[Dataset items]
# # # # #
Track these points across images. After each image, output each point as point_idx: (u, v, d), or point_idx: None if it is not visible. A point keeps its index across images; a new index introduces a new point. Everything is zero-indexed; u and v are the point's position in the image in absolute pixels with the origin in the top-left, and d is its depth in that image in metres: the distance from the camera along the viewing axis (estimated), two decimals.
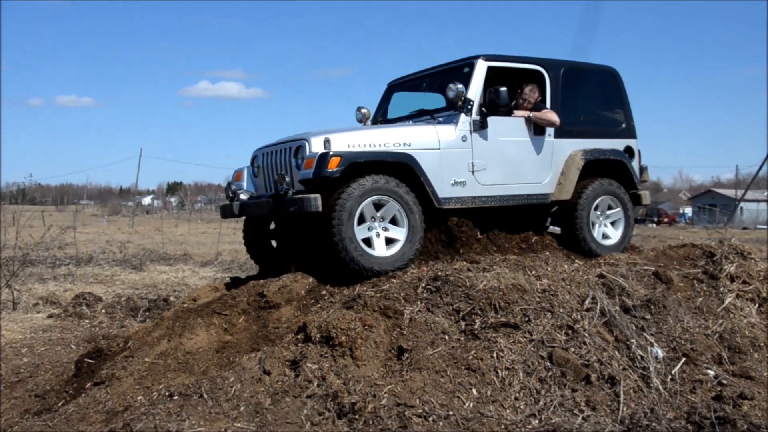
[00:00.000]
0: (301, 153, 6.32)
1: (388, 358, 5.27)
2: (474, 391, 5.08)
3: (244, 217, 7.37)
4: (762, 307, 6.78)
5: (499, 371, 5.24)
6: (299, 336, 5.39)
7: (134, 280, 14.60)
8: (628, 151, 7.89)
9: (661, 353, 5.89)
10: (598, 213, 7.50)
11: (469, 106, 6.76)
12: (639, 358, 5.75)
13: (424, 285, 5.81)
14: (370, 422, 4.74)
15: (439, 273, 5.93)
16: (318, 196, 5.97)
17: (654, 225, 52.55)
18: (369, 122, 7.99)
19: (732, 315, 6.57)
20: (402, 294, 5.71)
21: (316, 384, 4.93)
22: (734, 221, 45.45)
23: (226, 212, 7.08)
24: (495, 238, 7.01)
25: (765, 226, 46.67)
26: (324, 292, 6.13)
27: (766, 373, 6.05)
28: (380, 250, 6.24)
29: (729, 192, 63.75)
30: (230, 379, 5.02)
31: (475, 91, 6.82)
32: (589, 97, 8.00)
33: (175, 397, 4.89)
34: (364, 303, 5.59)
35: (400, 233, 6.29)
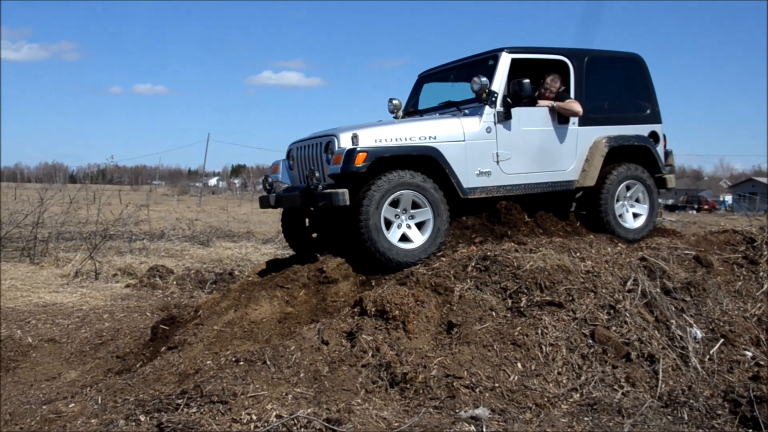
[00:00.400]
0: (331, 148, 6.26)
1: (439, 332, 5.28)
2: (519, 365, 5.07)
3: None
4: None
5: (543, 347, 5.21)
6: (355, 309, 5.42)
7: (202, 254, 14.82)
8: (653, 136, 7.68)
9: (699, 334, 5.79)
10: (623, 198, 7.33)
11: (494, 98, 6.62)
12: (678, 338, 5.66)
13: (473, 264, 5.79)
14: (421, 391, 4.77)
15: (488, 253, 5.89)
16: (346, 191, 5.93)
17: (694, 212, 51.57)
18: (401, 112, 7.81)
19: None
20: (452, 272, 5.70)
21: (370, 354, 4.97)
22: None
23: (264, 203, 7.00)
24: (541, 221, 6.91)
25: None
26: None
27: None
28: (417, 239, 6.18)
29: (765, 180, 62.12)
30: (291, 347, 5.08)
31: (499, 83, 6.68)
32: (613, 85, 7.77)
33: (241, 363, 4.98)
34: (416, 280, 5.60)
35: (427, 215, 6.20)
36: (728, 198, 67.05)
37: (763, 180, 66.09)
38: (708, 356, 5.63)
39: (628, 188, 7.36)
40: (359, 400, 4.63)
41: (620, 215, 7.27)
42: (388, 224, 6.05)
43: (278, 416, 4.45)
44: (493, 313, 5.41)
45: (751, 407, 5.04)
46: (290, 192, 6.77)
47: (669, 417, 4.93)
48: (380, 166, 5.99)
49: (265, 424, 4.42)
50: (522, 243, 6.22)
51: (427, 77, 8.17)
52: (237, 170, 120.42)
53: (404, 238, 6.16)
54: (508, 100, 6.70)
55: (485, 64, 6.96)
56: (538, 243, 6.24)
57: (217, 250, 15.61)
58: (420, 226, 6.24)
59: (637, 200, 7.46)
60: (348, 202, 5.91)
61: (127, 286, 10.20)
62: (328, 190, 6.00)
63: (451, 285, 5.56)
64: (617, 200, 7.24)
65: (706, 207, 58.15)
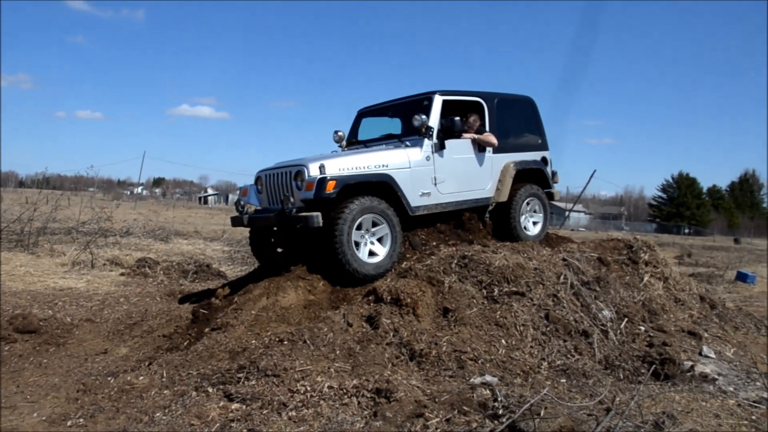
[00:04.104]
0: (301, 176, 5.70)
1: (437, 316, 5.01)
2: (503, 341, 4.89)
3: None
4: (665, 283, 6.83)
5: (518, 327, 5.06)
6: (370, 298, 5.05)
7: (166, 249, 13.67)
8: (544, 160, 7.59)
9: (609, 314, 5.85)
10: (525, 211, 7.19)
11: (431, 133, 6.28)
12: (598, 317, 5.69)
13: (455, 262, 5.55)
14: (435, 364, 4.50)
15: (466, 253, 5.68)
16: (319, 214, 5.41)
17: None
18: (344, 143, 7.27)
19: (648, 288, 6.57)
20: (441, 268, 5.44)
21: (391, 335, 4.64)
22: (565, 225, 47.03)
23: (237, 222, 6.30)
24: (491, 229, 6.79)
25: (583, 229, 48.92)
26: None
27: (673, 328, 6.11)
28: (381, 252, 5.73)
29: (561, 204, 65.98)
30: (324, 329, 4.66)
31: (434, 120, 6.33)
32: (515, 120, 7.46)
33: (285, 342, 4.51)
34: (415, 274, 5.32)
35: (385, 230, 5.75)
36: None
37: (557, 203, 70.00)
38: (619, 331, 5.69)
39: (531, 203, 7.23)
40: (389, 372, 4.29)
41: (523, 223, 7.12)
42: (357, 245, 5.57)
43: (330, 387, 4.04)
44: (474, 301, 5.21)
45: (661, 365, 5.15)
46: (262, 214, 6.14)
47: (611, 377, 4.93)
48: (346, 192, 5.57)
49: (320, 393, 4.00)
50: (486, 246, 6.06)
51: (366, 113, 7.59)
52: (158, 182, 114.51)
53: (371, 253, 5.69)
54: (441, 133, 6.38)
55: (420, 104, 6.60)
56: (496, 246, 6.10)
57: (176, 246, 14.50)
58: (380, 240, 5.77)
59: (535, 212, 7.33)
60: (321, 224, 5.42)
61: (122, 274, 9.12)
62: (304, 214, 5.45)
63: (441, 278, 5.30)
64: (522, 213, 7.11)
65: None
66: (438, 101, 6.47)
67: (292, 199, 5.64)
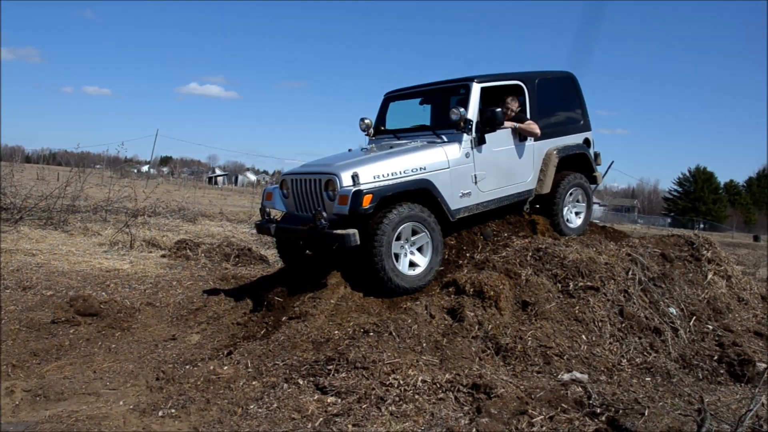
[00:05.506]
0: (332, 186, 5.26)
1: (516, 309, 4.95)
2: (583, 337, 4.84)
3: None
4: (728, 281, 6.73)
5: (596, 322, 5.01)
6: (450, 289, 5.00)
7: (195, 230, 13.49)
8: (586, 142, 7.09)
9: (676, 312, 5.78)
10: (568, 203, 6.88)
11: (470, 126, 5.81)
12: (667, 315, 5.62)
13: (530, 254, 5.48)
14: (521, 359, 4.46)
15: (540, 246, 5.60)
16: (356, 232, 4.99)
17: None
18: (372, 130, 6.78)
19: (712, 286, 6.45)
20: (518, 260, 5.37)
21: (476, 328, 4.60)
22: None
23: (262, 230, 5.89)
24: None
25: (598, 221, 48.82)
26: (455, 258, 5.76)
27: (739, 328, 6.02)
28: (421, 262, 5.36)
29: None
30: (408, 321, 4.61)
31: (473, 111, 5.85)
32: (557, 101, 6.94)
33: (371, 334, 4.47)
34: (492, 266, 5.25)
35: (425, 239, 5.38)
36: None
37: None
38: (688, 329, 5.62)
39: (574, 195, 6.92)
40: (477, 367, 4.25)
41: (567, 217, 6.83)
42: (396, 257, 5.22)
43: (423, 381, 3.99)
44: (551, 294, 5.15)
45: (741, 367, 5.07)
46: (289, 222, 5.74)
47: (691, 377, 4.87)
48: (383, 203, 5.18)
49: (414, 387, 3.95)
50: (556, 239, 5.99)
51: (393, 97, 6.99)
52: (165, 160, 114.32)
53: (411, 264, 5.35)
54: (480, 125, 5.91)
55: (456, 92, 6.23)
56: (566, 240, 6.03)
57: (204, 227, 14.37)
58: (420, 249, 5.42)
59: (578, 203, 7.03)
60: (359, 242, 5.01)
61: (163, 256, 9.04)
62: (340, 232, 5.01)
63: (518, 270, 5.23)
64: (565, 205, 6.81)
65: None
66: (476, 90, 5.98)
67: (324, 214, 5.20)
# # # # #
> **TASK ITEM**:
Each entry needs to be retyped exactly; the pictures stay out.

> **RESPONSE TO THIS TASK**:
Track these points across images. After each image, output each point as point_idx: (u, v, d), or point_idx: None if it is not visible. A point keeps its index across images; a new index introduces a new point. Everything is zero-indexed; u and v are the point's position in the image in absolute pixels with the origin in the top-left, and d is its depth in that image in metres: the distance from the camera along the viewing axis (estimated), two decimals.
[00:00.000]
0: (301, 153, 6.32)
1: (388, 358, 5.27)
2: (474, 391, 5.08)
3: (244, 217, 7.37)
4: (762, 307, 6.78)
5: (499, 371, 5.24)
6: (299, 336, 5.39)
7: (134, 280, 14.60)
8: (628, 151, 7.89)
9: (661, 353, 5.89)
10: (598, 213, 7.50)
11: (469, 106, 6.76)
12: (639, 358, 5.75)
13: (424, 285, 5.81)
14: (370, 422, 4.74)
15: (439, 273, 5.93)
16: (318, 196, 5.97)
17: (654, 225, 52.55)
18: (369, 122, 7.99)
19: (732, 315, 6.57)
20: (402, 294, 5.71)
21: (316, 384, 4.93)
22: (734, 221, 45.45)
23: (226, 212, 7.08)
24: (495, 238, 7.01)
25: (765, 226, 46.67)
26: (324, 292, 6.13)
27: (766, 373, 6.05)
28: (380, 250, 6.24)
29: (729, 192, 63.75)
30: (230, 379, 5.02)
31: (475, 91, 6.82)
32: (589, 97, 8.00)
33: (175, 397, 4.89)
34: (364, 303, 5.59)
35: (400, 233, 6.29)
[00:00.400]
0: (331, 148, 6.26)
1: (439, 332, 5.28)
2: (519, 365, 5.07)
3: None
4: None
5: (543, 347, 5.21)
6: (355, 309, 5.42)
7: (202, 254, 14.82)
8: (653, 136, 7.68)
9: (699, 334, 5.79)
10: (623, 198, 7.33)
11: (494, 98, 6.62)
12: (678, 338, 5.66)
13: (473, 264, 5.79)
14: (421, 391, 4.77)
15: (488, 253, 5.89)
16: (346, 191, 5.93)
17: (694, 212, 51.57)
18: (401, 112, 7.81)
19: None
20: (452, 272, 5.70)
21: (370, 354, 4.97)
22: None
23: (264, 203, 7.00)
24: (541, 221, 6.91)
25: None
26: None
27: None
28: (417, 239, 6.18)
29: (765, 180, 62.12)
30: (291, 347, 5.08)
31: (499, 83, 6.68)
32: (613, 85, 7.77)
33: (241, 363, 4.98)
34: (416, 280, 5.60)
35: (427, 215, 6.20)
36: (728, 198, 67.05)
37: (763, 180, 66.09)
38: (708, 356, 5.63)
39: (628, 188, 7.36)
40: (359, 400, 4.63)
41: (620, 215, 7.27)
42: (388, 224, 6.05)
43: (278, 416, 4.45)
44: (493, 313, 5.41)
45: (751, 407, 5.04)
46: (290, 192, 6.77)
47: (669, 417, 4.93)
48: (380, 166, 5.99)
49: (265, 424, 4.42)
50: (522, 243, 6.22)
51: (427, 77, 8.17)
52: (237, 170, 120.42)
53: (404, 238, 6.16)
54: (508, 100, 6.70)
55: (485, 64, 6.96)
56: (538, 243, 6.24)
57: (217, 250, 15.61)
58: (420, 226, 6.24)
59: (637, 200, 7.46)
60: (348, 202, 5.91)
61: (127, 286, 10.20)
62: (328, 190, 6.00)
63: (451, 285, 5.56)
64: (617, 200, 7.24)
65: (706, 207, 58.15)
[00:04.104]
0: (301, 176, 5.70)
1: (437, 316, 5.01)
2: (503, 341, 4.89)
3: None
4: (665, 283, 6.83)
5: (518, 327, 5.06)
6: (370, 298, 5.05)
7: (166, 249, 13.67)
8: (544, 160, 7.59)
9: (609, 314, 5.85)
10: (525, 211, 7.19)
11: (431, 133, 6.28)
12: (598, 317, 5.69)
13: (455, 262, 5.55)
14: (435, 364, 4.50)
15: (466, 253, 5.68)
16: (319, 214, 5.41)
17: None
18: (344, 143, 7.27)
19: (648, 288, 6.57)
20: (441, 268, 5.44)
21: (391, 335, 4.64)
22: (565, 225, 47.03)
23: (237, 222, 6.30)
24: (491, 229, 6.79)
25: (583, 229, 48.92)
26: None
27: (673, 328, 6.11)
28: (381, 252, 5.73)
29: (561, 204, 65.98)
30: (324, 329, 4.66)
31: (434, 120, 6.33)
32: (515, 120, 7.46)
33: (285, 342, 4.51)
34: (415, 274, 5.32)
35: (385, 230, 5.75)
36: None
37: (557, 203, 70.00)
38: (619, 331, 5.69)
39: (531, 203, 7.23)
40: (389, 372, 4.29)
41: (523, 223, 7.12)
42: (357, 245, 5.57)
43: (330, 387, 4.04)
44: (474, 301, 5.21)
45: (661, 365, 5.15)
46: (262, 214, 6.14)
47: (611, 377, 4.93)
48: (346, 192, 5.57)
49: (320, 393, 4.00)
50: (486, 246, 6.06)
51: (366, 113, 7.59)
52: (158, 182, 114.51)
53: (371, 253, 5.69)
54: (441, 133, 6.38)
55: (420, 104, 6.60)
56: (496, 246, 6.10)
57: (176, 246, 14.50)
58: (380, 240, 5.77)
59: (535, 212, 7.33)
60: (321, 224, 5.42)
61: (122, 274, 9.12)
62: (304, 214, 5.45)
63: (441, 278, 5.30)
64: (522, 213, 7.11)
65: None
66: (438, 101, 6.47)
67: (292, 199, 5.64)
[00:05.506]
0: (332, 186, 5.26)
1: (516, 309, 4.95)
2: (583, 337, 4.84)
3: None
4: (728, 281, 6.73)
5: (596, 322, 5.01)
6: (450, 289, 5.00)
7: (195, 230, 13.49)
8: (586, 142, 7.09)
9: (676, 312, 5.78)
10: (568, 203, 6.88)
11: (470, 126, 5.81)
12: (667, 315, 5.62)
13: (530, 254, 5.48)
14: (521, 359, 4.46)
15: (540, 246, 5.60)
16: (356, 232, 4.99)
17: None
18: (372, 130, 6.78)
19: (712, 286, 6.45)
20: (518, 260, 5.37)
21: (476, 328, 4.60)
22: None
23: (262, 230, 5.89)
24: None
25: (598, 221, 48.82)
26: (455, 258, 5.76)
27: (739, 328, 6.02)
28: (421, 262, 5.36)
29: None
30: (408, 321, 4.61)
31: (473, 111, 5.85)
32: (557, 101, 6.94)
33: (371, 334, 4.47)
34: (492, 266, 5.25)
35: (425, 239, 5.38)
36: None
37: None
38: (688, 329, 5.62)
39: (574, 195, 6.92)
40: (477, 367, 4.25)
41: (567, 217, 6.83)
42: (396, 257, 5.22)
43: (423, 381, 3.99)
44: (551, 294, 5.15)
45: (741, 367, 5.07)
46: (289, 222, 5.74)
47: (691, 377, 4.87)
48: (383, 203, 5.18)
49: (414, 387, 3.95)
50: (556, 239, 5.99)
51: (393, 97, 6.99)
52: (165, 160, 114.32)
53: (411, 264, 5.35)
54: (480, 125, 5.91)
55: (456, 92, 6.23)
56: (566, 240, 6.03)
57: (204, 227, 14.37)
58: (420, 249, 5.42)
59: (578, 203, 7.03)
60: (359, 242, 5.01)
61: (163, 256, 9.04)
62: (340, 232, 5.01)
63: (518, 270, 5.23)
64: (565, 205, 6.81)
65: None
66: (476, 90, 5.98)
67: (324, 214, 5.20)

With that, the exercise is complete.